Archive | 27 juin 2020

Les croassements de la nuit de Preston & Child

édition J’ai lu – 602 pages

Présentation de l’éditeur :

Medicine Creek, un coin paisible du Kansas.
Aussi, quand le shérif Hazen découvre le cadavre dépecé d’une inconnue au milieu d’un champ de maïs, il se demande s’il ne rêve pas : le corps est entouré de flèches indiennes y sur lesquelles ont été empalés des corbeaux. Œuvre d’un fou ? Rituel satanique ? Il faut le flair de Pendergast, l’agent du FBI, pour comprendre que cette sinistre mise en scène annonce une suite. Qui sème parmi les habitants une épouvante d’autant plus vive qu’il ne fait pas l’ombre d’un doute, pour Pendergast, que le tueur est l’un d’eux…

Mon avis :

Bienvenue à Medicine Creek ou , pour mieux dire, trou perdu dans le Kansas.

C’est la que Pendergast a décidé de passer ses vacances. Il faut dire qu’un tueur sévit dans la région et que, pour connaître aussi bien le lieu, il est forcément du coin. Observation qui, on s’en doute, ne plaira pas à tout le monde, et surtout pas au shérif, qui aimerait bien que ce Pendergast au prénom imprononçable aille enquêter ailleurs, ou profite réellement de ses vacances.

Il faut avoir l’estomac bien accroché pour lire ce livre, et le récit de ce que le tueur fait subir à ses victimes. Il y a pire encore : le récit de ce que les « braves » du lieu ont fait subir, un siècle et demi plus tôt, aux Cheyennes, qui vinrent se venger. La légende locale est ainsi crée, et comme toutes les légendes, elle mérite qu’on s’attarde sur elle, révélatrice qu’elle est de ce que les humains sont capables de faire de pire, ou de meilleur. Et, au cours de cette quête effrénée pour mettre hors d’état de nuire le tueur, certains seront amenés à se dépasser, et à revoir, après, le cours qu’ils ont donné à leur vie, ou à revoir des jugements qu’ils avaient donné de manière conformiste.

Medicine Creek est un lieu que tous ou presque rêvent de quitter. Certains furent obligés d’y rester, et ne tentèrent rien pour partir, même quand la situation était, du moins à mes yeux de lectrice, intenables.
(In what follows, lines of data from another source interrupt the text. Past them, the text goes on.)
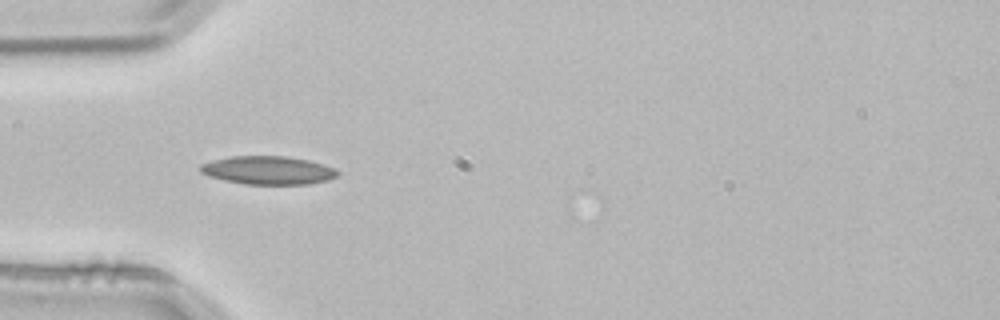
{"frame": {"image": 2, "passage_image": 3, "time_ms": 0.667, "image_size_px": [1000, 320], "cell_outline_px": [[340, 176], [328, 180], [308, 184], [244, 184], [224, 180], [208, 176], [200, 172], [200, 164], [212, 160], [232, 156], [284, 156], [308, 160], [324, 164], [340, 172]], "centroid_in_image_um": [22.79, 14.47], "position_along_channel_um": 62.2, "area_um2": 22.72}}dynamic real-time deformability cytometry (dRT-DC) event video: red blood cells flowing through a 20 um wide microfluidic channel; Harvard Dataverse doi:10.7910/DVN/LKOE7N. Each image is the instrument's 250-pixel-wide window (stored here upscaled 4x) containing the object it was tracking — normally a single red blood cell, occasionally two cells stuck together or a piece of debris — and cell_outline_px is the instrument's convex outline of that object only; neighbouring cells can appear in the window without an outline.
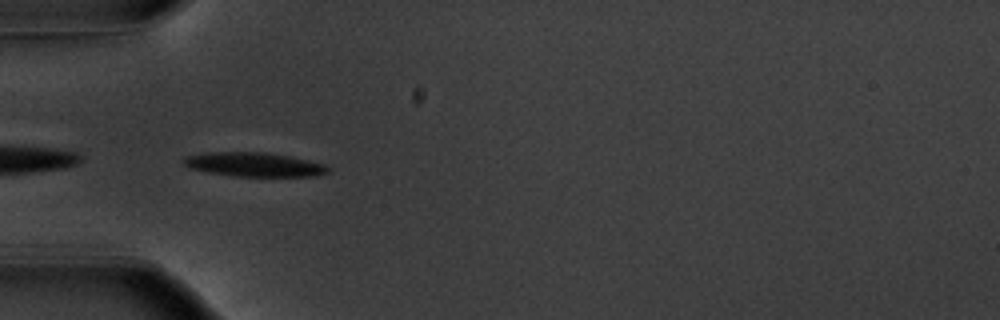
{"species": "common noctule bat (a hibernating species)", "species_latin": "Nyctalus noctula", "temperature_condition": "warm", "stored_images_in_passage": 19, "camera_frame_rate_fps": 3000, "um_per_image_px": 0.085, "animal": {"sex": "male", "body_mass_g": 20.1, "forearm_length_mm": 53.5}, "frame": {"image": 1, "passage_image": 1, "time_ms": 0.0, "image_size_px": [1000, 320], "cell_outline_px": [[328, 172], [316, 176], [232, 176], [208, 172], [192, 168], [184, 164], [184, 156], [204, 152], [264, 152], [288, 156], [308, 160], [324, 164], [328, 168]], "centroid_in_image_um": [21.57, 13.98], "position_along_channel_um": 63.4, "area_um2": 20.11}}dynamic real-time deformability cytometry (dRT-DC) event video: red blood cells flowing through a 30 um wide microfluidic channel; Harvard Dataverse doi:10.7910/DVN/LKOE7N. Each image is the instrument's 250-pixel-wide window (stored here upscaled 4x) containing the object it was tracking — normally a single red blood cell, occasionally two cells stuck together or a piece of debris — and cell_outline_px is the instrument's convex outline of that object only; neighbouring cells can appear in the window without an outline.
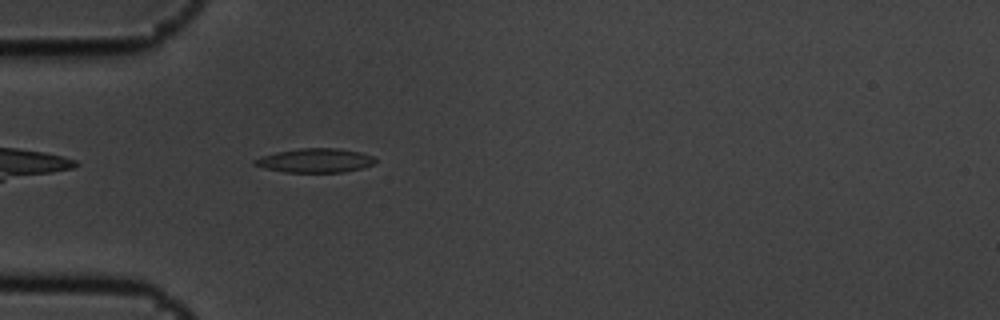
{"species": "common noctule bat (a hibernating species)", "species_latin": "Nyctalus noctula", "temperature_condition": "cold", "stored_images_in_passage": 3, "camera_frame_rate_fps": 3000, "um_per_image_px": 0.085, "animal": {"sex": "male", "body_mass_g": 19.5, "forearm_length_mm": 54.6}, "frame": {"image": 1, "passage_image": 3, "time_ms": 0.667, "image_size_px": [1000, 320], "cell_outline_px": [[376, 164], [364, 168], [344, 172], [284, 172], [264, 168], [252, 164], [252, 160], [260, 156], [276, 152], [300, 148], [340, 148], [360, 152], [372, 156], [376, 160]], "centroid_in_image_um": [26.79, 13.64], "position_along_channel_um": 58.2, "area_um2": 17.17}}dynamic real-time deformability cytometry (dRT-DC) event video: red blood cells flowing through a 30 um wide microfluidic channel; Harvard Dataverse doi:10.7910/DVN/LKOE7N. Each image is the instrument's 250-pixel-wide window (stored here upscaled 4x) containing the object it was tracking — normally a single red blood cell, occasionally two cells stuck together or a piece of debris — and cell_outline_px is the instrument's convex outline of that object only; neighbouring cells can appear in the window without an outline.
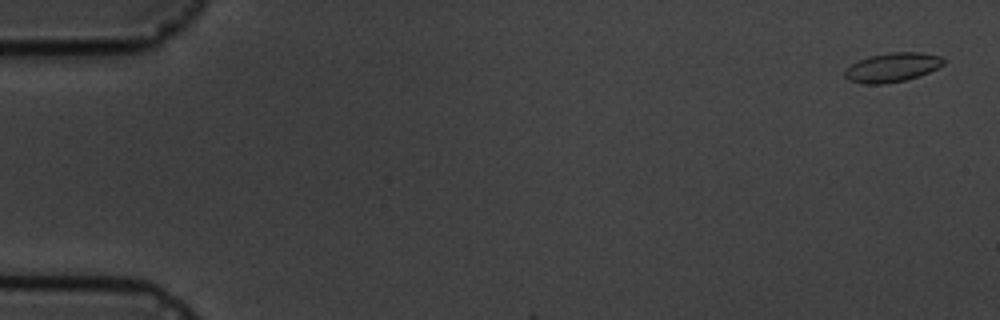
{"species": "common noctule bat (a hibernating species)", "species_latin": "Nyctalus noctula", "temperature_condition": "cold", "stored_images_in_passage": 5, "camera_frame_rate_fps": 3000, "um_per_image_px": 0.085, "animal": {"sex": "male", "body_mass_g": 19.5, "forearm_length_mm": 54.6}, "frame": {"image": 1, "passage_image": 1, "time_ms": 0.0, "image_size_px": [1000, 320], "cell_outline_px": [[944, 64], [928, 72], [904, 80], [880, 84], [864, 84], [848, 80], [844, 76], [844, 72], [852, 64], [868, 56], [888, 52], [920, 52], [940, 56], [944, 60]], "centroid_in_image_um": [75.82, 5.72], "position_along_channel_um": 9.2, "area_um2": 16.53}}
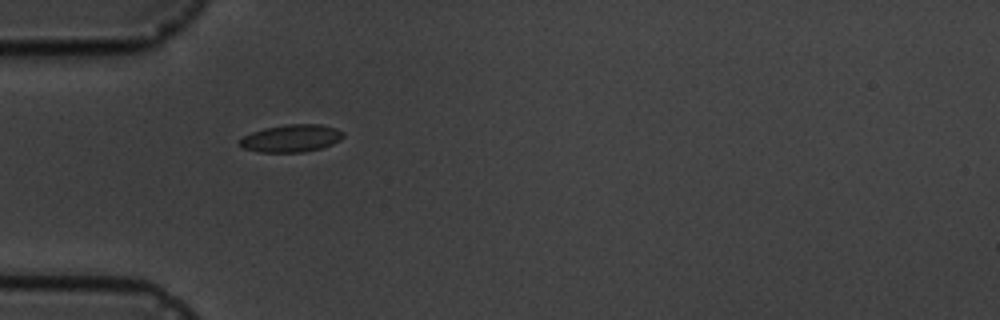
{"frame": {"image": 2, "passage_image": 4, "time_ms": 5.333, "image_size_px": [1000, 320], "cell_outline_px": [[344, 136], [340, 140], [332, 144], [320, 148], [304, 152], [260, 152], [244, 148], [240, 144], [240, 140], [244, 136], [252, 132], [264, 128], [284, 124], [320, 124], [336, 128], [344, 132]], "centroid_in_image_um": [24.79, 11.74], "position_along_channel_um": 60.2, "area_um2": 16.53}}
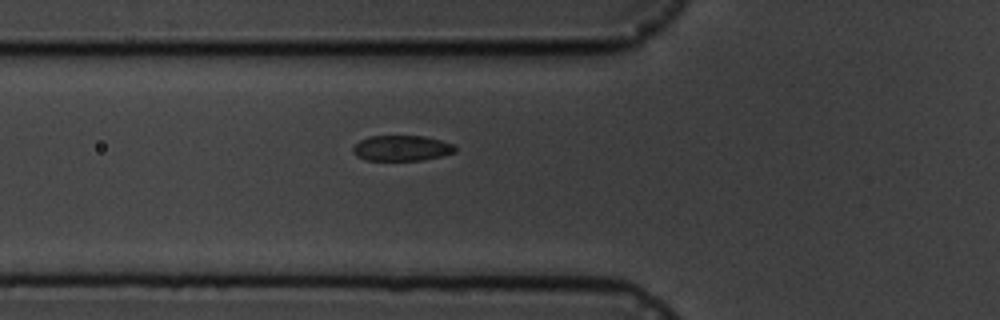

Corrie Swanson, elle, jeune fille qui tranche avec la population locale par son look et sa détermination, compte les jours qui la séparent de son départ (plus qu’un an) et comprend presque son père qui l’a laissée aux mains de sa mère, alcoolique notoire. Presque, je dis bien. Cette enquête la propulse au rang d’assistante de Pendergast, dans ce village  où tout le monde connaît tout le monde, où les fiches détaillées, soigneusement tenues il faut bien le dire par l’administration, permettent de tout connaître sur chacun d’eux – pratique, mais long. Medicine Creek attend de revivre, et pour cela, le projet d’expérimentation sur du maïs transgénique arrive à point nommé. La petite ville est l’une des deux villes en lice pour le projet – et comme par hasard, les meurtres ont commencé trois jours avant la visite annoncée du professeur Chauncy, qui doit « trancher » en faveur de l’une ou l’autre des bourgades, future ville fantôme si quelque chose ne vient pas relancer l’économie locale et faire cesser l’exode rural. Peu importe les dangers que comporte cette culture. Personne, sauf Pendergast, ne semble s’en soucier, ou chercher à contredire le bon professeur Chauncy. Cela m’a d’ailleurs interpelé aussi :  le roman date de 2003, mais les études scientifiques montrant à quel point il est difficile voire impossible de circonscrire la diffusion hors du champ cultivé des OGM existaient déjà, précises, soigneuses, ce qui n’empêche pas certains de préférer le développement économique, le profit, au respect de la nature et de la santé. Et le fait que Chauncy et ses sponsors (le mot me semble adapté) aient choisi deux bleds loin de tout, dépourvus de toute installation un temps soit peu moderne ou touristique, n’est pas sans me rappeler les essais nucléaires faits au cours des années 50 dans le Nevada. Ce qui se passe dans le désert reste dans le désert – même si les moyens de communication et de diffusion ont largement évolué depuis, rien ne semble avoir réellement bougé à Medicine Creek.

Tout se sait, ou presque tout : ce que les habitants ont ignoré (pas délibérément, entendons-nous) a causé toute cette boucherie. Et si certains y voient un vaste sujet d’étude, d’autres ne peuvent que constater que l’être humain est avant tout un être social.